Alors le jeune homme se lève, quitte son banc gris et froid, traverse lestement la rue, en flottant presque au dessus du bitume sombre qu’il haït profondément. Il peut enfin dégourdir ses membres, se décoller de la pierre froide et dure, fuir l’odeur de l’asphalte et les mégots qui jonchent le sol.

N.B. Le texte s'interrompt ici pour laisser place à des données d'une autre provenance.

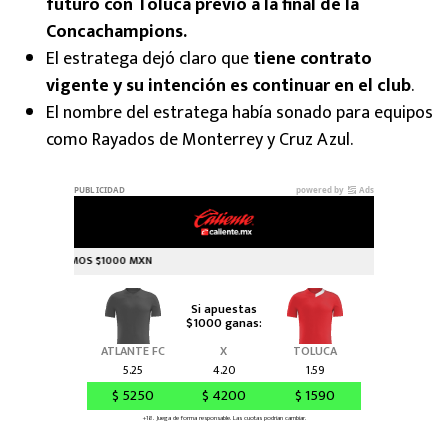
futuro con Toluca previo a la final de la
Concachampions.
El estratega dejó claro que
tiene contrato
vigente y su intención es continuar en el club
.
El nombre del estratega había sonado para equipos
como Rayados de Monterrey y Cruz Azul.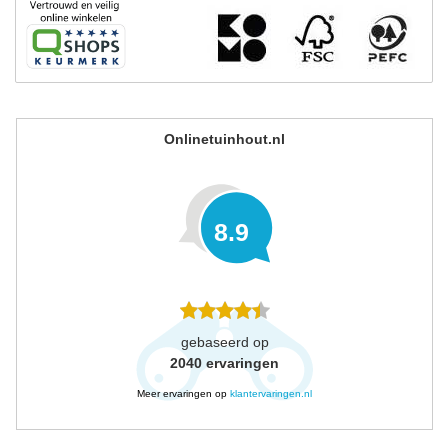
Onlinetuinhout.nl
8.9
gebaseerd op
2040
ervaringen
Meer ervaringen op
klantervaringen.nl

C’est lui qu’il attendait.
Arrivé de l’autre côté de la route, il observe le vieille homme, étudie avec attention les détailles de son visage, sa peau parcheminée, presque entièrement dissimulée par une épaisse barbe, des sourcils broussailleux et de larges traces de terre sombre. Il veut sonder ce visage qu’il rêvait tant de voir, et se réjouit de n’y déceler qu’un air de vieux chêne paisible. En compagnie de cet être hors du temps, des normes et du genre humain, il se sent tout de suite en sécurité. Il sourit, comblé, en voyant des feuilles coincées dans les plis de la salopette usée par le travail de la terre. La vieille ombre attendait simplement, en bon misanthrope, que les Hommes s’en aillent pour sortir de sa retraite.
Le solitaire brise soudain son immobilité, tendant brusquement un arrosoir vide au jeune homme, qui s’en saisit avec ravissement. La Bêche, prêt, tourne alors ses talons terreux, enjambe à nouveaux le muret sale et terne, et disparaît dans les buissons du parc. Sans hésiter, le jeune homme glisse la anse de l’arrosoir sur son bras, enfonce ses lunettes sur son nez et s’aventure dans la végétation verdâtre du parc, à la suite de l’ombre du jardinier. Les voilà qui quittent enfin ce monde froid, bruyant, gris, droit, stressé, stressant, symétrique, oppressant et avide.
Il quittent définitivement la scène, se dérobant au monde absurde et grégaire des Hommes.